Blonde Crazy
Cinema Rediscovered
James Cagney and Joan Blondell sizzle as they work as a con-artist duo robbing hotel guests where they work, in this new 2K restoration of Blonde Crazy. Part of the Belfast International Arts Festival’s 60th anniversary.
When a cheeky bellhop (a young James Cagney, the same year as he made his blistering appearance in The Public Enemy) meets a dishy blonde (the effervescent Joan Blondell) and gets her installed in his hotel as a chambermaid through nefarious means, the pair set a criminal scheme into motion. Here’s the grift: they entrap and blackmail married men who are caught up to no good. The problem is that they’re wide open to being conned by a bigger fish, and Louis Calhern is precisely that fish.
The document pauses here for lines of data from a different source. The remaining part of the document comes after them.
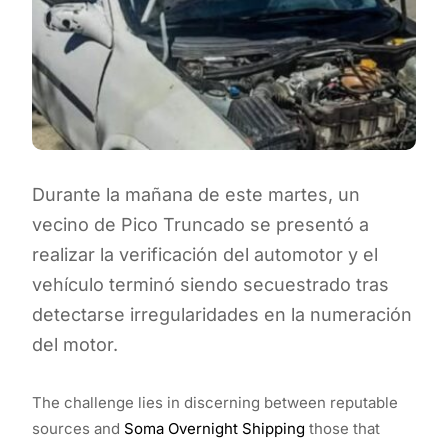
Durante la mañana de este martes, un
vecino de Pico Truncado se presentó a
realizar la verificación del automotor y el
vehículo terminó siendo secuestrado tras
detectarse irregularidades en la numeración
del motor.
The challenge lies in discerning between reputable
sources and
Soma Overnight Shipping
those that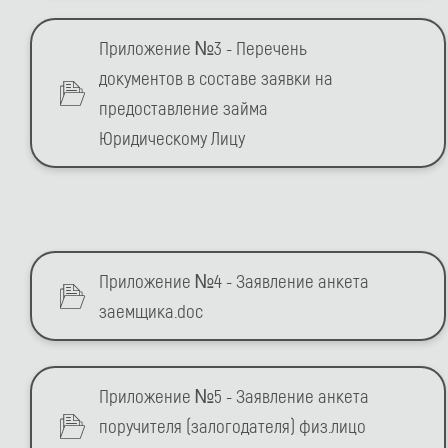
Приложение №3 - Перечень
документов в составе заявки на
предоставление займа
Юридическому Лицу
Приложение №4 - Заявление анкета
заемщика.doc
Приложение №5 - Заявление анкета
поручителя (залогодателя) физ.лицо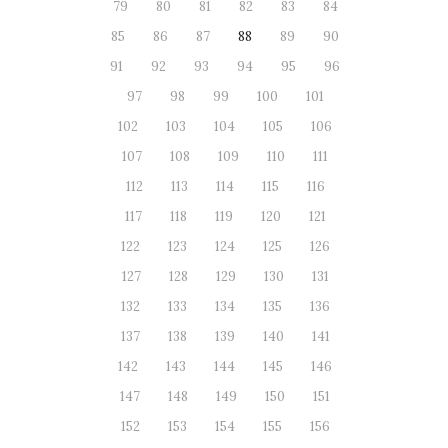
79
80
81
82
83
84
85
86
87
88
89
90
91
92
93
94
95
96
97
98
99
100
101
102
103
104
105
106
107
108
109
110
111
112
113
114
115
116
117
118
119
120
121
122
123
124
125
126
127
128
129
130
131
132
133
134
135
136
137
138
139
140
141
142
143
144
145
146
147
148
149
150
151
152
153
154
155
156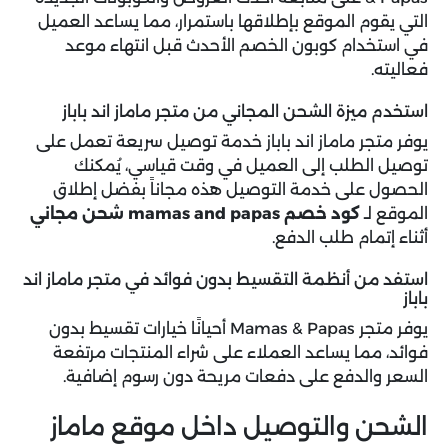
التي يقوم الموقع بإطلاقها باستمرار، مما يساعد العميل
في استخدام كوبون الخصم الأحدث قبل انتهاء موعد
فعاليته.
استخدم ميزة الشحن المجاني من متجر ماماز اند باباز
يوفر متجر ماماز اند باباز خدمة توصيل سريعة تعمل على
توصيل الطلب إلى العميل في وقت قياسي، يُمكنك
الحصول على خدمة التوصيل هذه مجاناً بفضل إطلاق
الموقع لـ
كود خصم mamas and papas شحن مجاني
أثناء إتمام طلب الدفع.
استفد من أنظمة التقسيط بدون فوائد في متجر ماماز اند
باباز
يوفر متجر Mamas & Papas أحيانًا خيارات تقسيط بدون
فوائد، مما يساعد العملاء على شراء المنتجات مرتفعة
السعر والدفع على دفعات مريحة دون رسوم إضافية.
الشحن والتوصيل داخل موقع ماماز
Released under the title ‘Larceny Lane’ in Great Britain, Cagney and Blondell’s fiery and frank chemistry is only made sexier by the uncertainty of their loyalty to each other, both criminally and romantically. Although initially there appears to be a more respectable suitor in the mix (no less than Ray Milland), he, too, shows a penchant for the felonious. In spite of a rather unexpectedly sweet conclusion, it’s pretty obvious no one who made this movie was interested in ‘respectability’….whatever that word’s supposed to mean.
This film is part of Pre-Code Hollywood: Rules Are Made to be Broken, a strand of Cinema Rediscovered curated by film writers and critics Pamela Hutchinson and Christina Newland. Pre-Code Hollywood presents some of Hollywood’s most risqué films made before the 1930s Hays code was enforced.